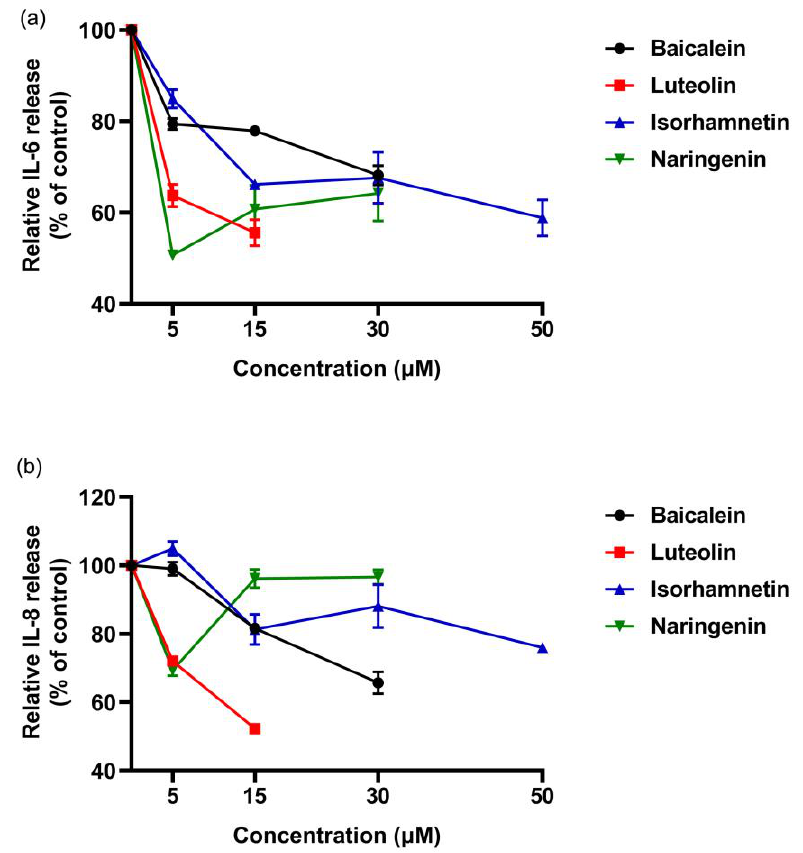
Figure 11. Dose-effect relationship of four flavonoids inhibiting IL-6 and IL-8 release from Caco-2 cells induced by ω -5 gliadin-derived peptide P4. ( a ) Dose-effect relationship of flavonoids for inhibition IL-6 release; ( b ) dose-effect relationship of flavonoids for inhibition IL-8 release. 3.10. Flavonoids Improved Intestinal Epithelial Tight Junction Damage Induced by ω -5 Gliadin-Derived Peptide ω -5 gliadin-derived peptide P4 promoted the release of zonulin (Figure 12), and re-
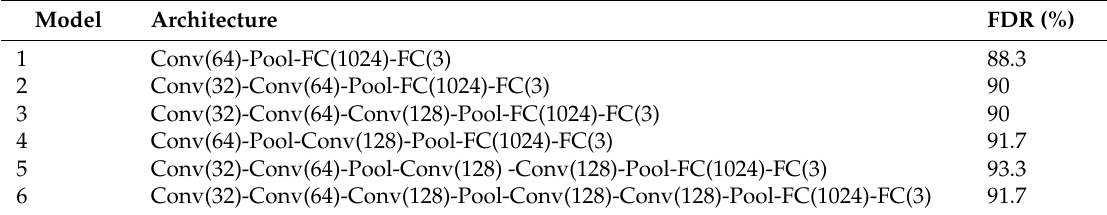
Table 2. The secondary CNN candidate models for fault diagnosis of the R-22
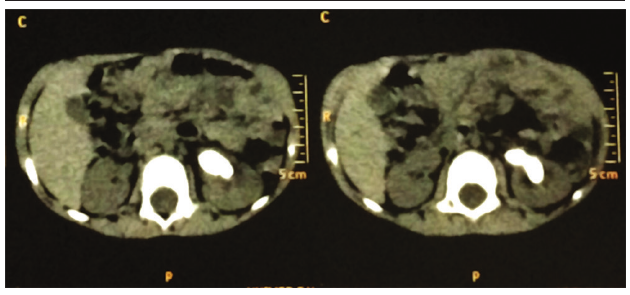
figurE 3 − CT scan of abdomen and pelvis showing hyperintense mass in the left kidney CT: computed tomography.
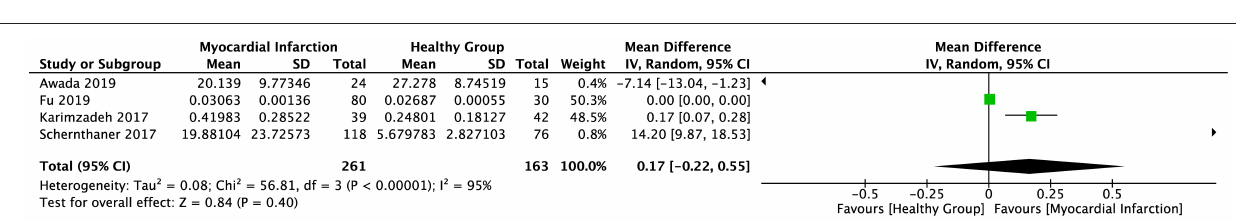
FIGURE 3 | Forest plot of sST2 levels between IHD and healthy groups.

● **Exercise**
Output nothing but the lines from the one containing "Table 2. The" to the end of the listing, both ends included, reproduced exactly. Pictures stay out.

● **Answer to the problem**
Table 2. The secondary CNN candidate models for fault diagnosis of the R-22
figurE 3 − CT scan of abdomen and pelvis showing hyperintense mass in the left kidney CT: computed tomography.
FIGURE 3 | Forest plot of sST2 levels between IHD and healthy groups.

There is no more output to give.